И отключились, сволочи. А тут на горизонте и родные самолёты показались, – мчатся на нас, воют, и от воя этого нарастает в наших душах смятение немалое. Стали мы место выискивать, чтобы от бомбёжки схорониться получше, да только где его найдёшь среди снега на верхушке горы?
Побегали-поползали мы с Педро по ледяному пятачку, да только видим, что поздно бегать и на что-то надеяться.
«Ну, – думаю, – вот и пришёл твой конец, Панкрат Акакьевич. Не видать тебе больше ни посёлка родного, ни Нюрки придурковатой, а геройские почести запоздало и бессмысленно настигнут тебя только в посмертном виде. Может, районную школу для умственно-отсталых твоим именем назовут, может мост через нашу речку-говнотечку…»
И тут в голове как молния сверкнула: а может, и пенсию за меня Нюрке начнут выплачивать?

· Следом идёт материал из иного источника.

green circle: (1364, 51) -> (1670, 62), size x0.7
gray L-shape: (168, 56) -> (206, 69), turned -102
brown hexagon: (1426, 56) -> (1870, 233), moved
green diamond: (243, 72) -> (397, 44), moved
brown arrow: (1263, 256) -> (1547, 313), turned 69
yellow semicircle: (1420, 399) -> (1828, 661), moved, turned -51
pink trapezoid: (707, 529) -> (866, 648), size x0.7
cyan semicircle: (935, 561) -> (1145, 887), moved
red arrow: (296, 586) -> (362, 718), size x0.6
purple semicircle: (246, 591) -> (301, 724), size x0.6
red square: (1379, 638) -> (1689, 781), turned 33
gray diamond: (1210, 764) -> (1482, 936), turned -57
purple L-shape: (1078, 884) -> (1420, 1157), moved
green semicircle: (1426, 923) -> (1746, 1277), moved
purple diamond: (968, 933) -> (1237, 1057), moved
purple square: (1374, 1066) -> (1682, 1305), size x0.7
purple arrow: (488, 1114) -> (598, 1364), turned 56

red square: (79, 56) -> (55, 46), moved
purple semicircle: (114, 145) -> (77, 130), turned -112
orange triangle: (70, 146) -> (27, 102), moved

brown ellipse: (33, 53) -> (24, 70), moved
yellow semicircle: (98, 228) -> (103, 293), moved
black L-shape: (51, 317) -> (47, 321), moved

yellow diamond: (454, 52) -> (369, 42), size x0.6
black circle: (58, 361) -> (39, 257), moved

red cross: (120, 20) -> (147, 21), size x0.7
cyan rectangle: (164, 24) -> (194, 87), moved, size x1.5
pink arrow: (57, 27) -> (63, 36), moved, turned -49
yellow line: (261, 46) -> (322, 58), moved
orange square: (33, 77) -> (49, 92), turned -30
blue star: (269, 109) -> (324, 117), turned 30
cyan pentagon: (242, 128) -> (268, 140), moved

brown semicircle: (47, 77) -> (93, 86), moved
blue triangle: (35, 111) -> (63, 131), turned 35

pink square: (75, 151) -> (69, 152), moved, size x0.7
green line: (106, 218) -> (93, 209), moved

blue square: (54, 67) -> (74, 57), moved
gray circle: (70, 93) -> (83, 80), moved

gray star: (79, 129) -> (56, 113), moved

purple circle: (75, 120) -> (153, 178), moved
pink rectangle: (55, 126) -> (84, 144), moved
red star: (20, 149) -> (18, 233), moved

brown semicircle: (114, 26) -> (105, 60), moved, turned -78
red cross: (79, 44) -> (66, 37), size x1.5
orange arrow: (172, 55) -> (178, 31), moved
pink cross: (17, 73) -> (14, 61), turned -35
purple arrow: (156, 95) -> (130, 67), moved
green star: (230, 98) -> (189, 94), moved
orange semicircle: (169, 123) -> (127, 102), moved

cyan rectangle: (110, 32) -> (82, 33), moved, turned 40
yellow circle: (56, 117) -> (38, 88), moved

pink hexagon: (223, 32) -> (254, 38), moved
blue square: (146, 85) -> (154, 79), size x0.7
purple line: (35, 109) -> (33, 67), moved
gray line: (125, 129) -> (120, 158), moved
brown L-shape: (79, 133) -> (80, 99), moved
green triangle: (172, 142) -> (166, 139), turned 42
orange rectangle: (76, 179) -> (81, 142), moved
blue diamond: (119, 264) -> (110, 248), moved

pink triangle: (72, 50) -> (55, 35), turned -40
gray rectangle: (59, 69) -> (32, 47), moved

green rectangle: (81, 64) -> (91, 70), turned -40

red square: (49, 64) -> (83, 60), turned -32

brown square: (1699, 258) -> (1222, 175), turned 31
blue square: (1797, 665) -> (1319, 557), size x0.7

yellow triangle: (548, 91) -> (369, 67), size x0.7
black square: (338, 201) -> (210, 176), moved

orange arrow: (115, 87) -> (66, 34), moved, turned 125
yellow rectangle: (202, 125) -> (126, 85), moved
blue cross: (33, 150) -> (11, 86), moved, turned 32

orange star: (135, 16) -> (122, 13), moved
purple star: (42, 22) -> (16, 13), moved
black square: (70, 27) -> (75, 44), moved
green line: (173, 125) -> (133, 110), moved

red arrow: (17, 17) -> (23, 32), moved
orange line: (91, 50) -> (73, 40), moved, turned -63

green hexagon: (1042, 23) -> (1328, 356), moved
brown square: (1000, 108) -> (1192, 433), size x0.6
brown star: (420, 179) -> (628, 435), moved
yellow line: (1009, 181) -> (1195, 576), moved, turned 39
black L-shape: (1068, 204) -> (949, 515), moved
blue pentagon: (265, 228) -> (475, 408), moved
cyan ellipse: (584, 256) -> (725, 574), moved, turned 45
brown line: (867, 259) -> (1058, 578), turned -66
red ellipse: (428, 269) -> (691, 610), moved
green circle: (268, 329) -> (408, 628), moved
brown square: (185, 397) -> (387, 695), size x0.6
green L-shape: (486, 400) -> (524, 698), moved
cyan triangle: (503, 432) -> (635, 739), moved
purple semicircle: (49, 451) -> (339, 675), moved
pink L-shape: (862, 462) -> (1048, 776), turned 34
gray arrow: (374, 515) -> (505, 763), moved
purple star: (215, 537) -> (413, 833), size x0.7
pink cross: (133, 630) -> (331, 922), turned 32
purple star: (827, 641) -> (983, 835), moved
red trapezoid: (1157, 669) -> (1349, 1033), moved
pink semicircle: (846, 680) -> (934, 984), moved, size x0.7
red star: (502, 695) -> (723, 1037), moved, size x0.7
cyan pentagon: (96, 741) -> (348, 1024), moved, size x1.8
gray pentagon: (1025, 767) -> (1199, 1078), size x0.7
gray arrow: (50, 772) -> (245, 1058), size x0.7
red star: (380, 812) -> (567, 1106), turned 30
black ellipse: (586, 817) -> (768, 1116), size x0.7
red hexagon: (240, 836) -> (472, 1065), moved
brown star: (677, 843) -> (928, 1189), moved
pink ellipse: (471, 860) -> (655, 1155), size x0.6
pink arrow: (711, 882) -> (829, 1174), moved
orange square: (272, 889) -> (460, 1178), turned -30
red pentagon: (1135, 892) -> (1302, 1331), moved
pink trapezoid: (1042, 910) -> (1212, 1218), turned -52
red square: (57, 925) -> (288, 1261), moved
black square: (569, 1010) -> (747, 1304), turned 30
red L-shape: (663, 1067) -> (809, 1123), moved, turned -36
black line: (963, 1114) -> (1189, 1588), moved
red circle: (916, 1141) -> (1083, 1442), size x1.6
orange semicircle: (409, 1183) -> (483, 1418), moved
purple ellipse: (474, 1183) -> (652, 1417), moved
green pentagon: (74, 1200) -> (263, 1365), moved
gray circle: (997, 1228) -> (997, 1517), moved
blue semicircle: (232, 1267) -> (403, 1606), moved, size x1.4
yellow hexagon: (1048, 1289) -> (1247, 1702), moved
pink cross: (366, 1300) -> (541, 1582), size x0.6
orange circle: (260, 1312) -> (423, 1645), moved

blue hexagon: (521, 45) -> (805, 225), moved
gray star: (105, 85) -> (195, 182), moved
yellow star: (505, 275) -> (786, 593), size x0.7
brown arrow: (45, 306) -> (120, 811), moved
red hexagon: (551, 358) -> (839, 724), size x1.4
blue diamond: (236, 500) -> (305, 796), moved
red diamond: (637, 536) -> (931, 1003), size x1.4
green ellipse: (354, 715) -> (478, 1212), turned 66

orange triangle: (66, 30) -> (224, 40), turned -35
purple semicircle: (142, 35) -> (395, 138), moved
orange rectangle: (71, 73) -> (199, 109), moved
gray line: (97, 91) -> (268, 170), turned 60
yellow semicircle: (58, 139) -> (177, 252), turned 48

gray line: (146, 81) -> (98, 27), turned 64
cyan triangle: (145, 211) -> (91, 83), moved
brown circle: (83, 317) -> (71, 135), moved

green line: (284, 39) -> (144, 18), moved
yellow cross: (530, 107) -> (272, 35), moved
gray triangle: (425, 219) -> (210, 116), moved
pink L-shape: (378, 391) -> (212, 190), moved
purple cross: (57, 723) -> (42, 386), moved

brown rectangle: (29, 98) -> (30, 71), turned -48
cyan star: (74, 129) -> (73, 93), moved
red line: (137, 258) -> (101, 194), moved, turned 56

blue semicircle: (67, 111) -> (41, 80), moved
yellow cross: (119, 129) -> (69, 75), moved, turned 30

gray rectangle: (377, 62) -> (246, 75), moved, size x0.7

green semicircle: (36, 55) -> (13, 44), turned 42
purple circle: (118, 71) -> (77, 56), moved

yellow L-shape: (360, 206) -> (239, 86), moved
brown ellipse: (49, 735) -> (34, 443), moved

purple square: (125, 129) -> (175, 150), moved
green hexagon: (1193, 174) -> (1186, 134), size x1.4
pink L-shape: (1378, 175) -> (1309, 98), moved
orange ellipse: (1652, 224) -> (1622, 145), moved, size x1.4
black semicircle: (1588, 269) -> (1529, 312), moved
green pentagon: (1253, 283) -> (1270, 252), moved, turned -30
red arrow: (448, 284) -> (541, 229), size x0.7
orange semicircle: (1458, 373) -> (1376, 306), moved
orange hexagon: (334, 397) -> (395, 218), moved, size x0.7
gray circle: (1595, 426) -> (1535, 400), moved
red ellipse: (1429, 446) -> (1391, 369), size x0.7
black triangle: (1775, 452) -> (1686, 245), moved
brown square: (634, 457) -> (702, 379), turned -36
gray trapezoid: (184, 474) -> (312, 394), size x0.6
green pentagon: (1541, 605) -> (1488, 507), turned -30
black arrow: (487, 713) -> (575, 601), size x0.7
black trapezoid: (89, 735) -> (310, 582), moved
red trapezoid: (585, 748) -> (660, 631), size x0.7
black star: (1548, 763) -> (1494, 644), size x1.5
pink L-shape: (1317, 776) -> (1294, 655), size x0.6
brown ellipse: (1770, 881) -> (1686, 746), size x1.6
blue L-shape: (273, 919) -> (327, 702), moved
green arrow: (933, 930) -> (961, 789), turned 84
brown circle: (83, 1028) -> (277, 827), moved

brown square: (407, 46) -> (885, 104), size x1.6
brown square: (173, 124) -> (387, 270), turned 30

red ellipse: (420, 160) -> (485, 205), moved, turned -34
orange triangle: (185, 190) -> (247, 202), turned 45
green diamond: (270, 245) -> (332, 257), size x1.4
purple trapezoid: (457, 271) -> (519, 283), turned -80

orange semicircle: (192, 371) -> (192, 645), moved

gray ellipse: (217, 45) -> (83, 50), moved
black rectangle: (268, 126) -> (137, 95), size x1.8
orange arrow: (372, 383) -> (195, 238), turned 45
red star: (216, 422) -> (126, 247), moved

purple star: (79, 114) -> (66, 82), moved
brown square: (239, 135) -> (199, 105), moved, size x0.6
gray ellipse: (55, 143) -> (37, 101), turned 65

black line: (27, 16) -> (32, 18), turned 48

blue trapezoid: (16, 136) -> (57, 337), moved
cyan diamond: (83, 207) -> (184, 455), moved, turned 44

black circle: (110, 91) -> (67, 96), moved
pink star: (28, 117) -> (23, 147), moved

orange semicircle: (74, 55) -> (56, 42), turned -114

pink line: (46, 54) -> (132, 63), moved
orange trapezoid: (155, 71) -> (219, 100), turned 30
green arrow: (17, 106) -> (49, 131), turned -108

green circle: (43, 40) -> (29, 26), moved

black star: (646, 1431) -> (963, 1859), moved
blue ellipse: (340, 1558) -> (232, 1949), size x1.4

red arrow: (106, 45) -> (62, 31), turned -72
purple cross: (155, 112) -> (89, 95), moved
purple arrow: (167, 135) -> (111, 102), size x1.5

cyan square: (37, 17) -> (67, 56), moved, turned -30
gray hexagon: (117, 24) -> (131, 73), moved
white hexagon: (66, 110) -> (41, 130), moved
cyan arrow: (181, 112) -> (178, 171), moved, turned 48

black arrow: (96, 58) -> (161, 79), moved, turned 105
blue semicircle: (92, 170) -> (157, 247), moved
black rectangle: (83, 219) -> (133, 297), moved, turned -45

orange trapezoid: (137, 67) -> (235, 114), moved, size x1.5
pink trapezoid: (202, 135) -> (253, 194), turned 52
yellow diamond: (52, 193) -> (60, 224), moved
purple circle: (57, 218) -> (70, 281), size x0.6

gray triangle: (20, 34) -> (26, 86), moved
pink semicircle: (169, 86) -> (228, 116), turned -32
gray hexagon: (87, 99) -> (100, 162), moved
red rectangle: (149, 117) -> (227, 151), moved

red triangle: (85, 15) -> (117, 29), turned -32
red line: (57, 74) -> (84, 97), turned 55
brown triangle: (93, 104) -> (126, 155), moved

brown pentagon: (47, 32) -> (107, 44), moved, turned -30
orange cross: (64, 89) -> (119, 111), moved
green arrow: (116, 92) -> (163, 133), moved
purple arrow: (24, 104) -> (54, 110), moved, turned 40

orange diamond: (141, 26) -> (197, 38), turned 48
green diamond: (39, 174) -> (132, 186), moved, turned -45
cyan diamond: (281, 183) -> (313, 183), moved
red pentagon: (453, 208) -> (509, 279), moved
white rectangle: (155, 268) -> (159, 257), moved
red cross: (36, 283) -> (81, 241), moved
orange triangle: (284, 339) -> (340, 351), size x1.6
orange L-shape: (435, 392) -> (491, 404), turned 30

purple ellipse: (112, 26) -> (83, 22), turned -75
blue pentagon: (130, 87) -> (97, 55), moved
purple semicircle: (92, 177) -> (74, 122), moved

И вот это последнее предположение меня совсем расстроило и взбесило: я тут под бомбами погибай, а эта сволота сисястая будет на мои кровные, личной смертью заработанные, гулять там, веселиться и вести аморальный образ жизни? И до того мне такой расклад обидным показался, что решил я ни в какую не погибать! «Не помру, – думаю, – всем назло! Не бывать тому, чтобы я ещё своими смертями каждую безмозглую курву материально обеспечивал!» И от той злости уверенность во мне проявилась почти маниакальная, что не помру я сегодня, хрен возьмут меня все вакуумные бомбы и мороз с ветром.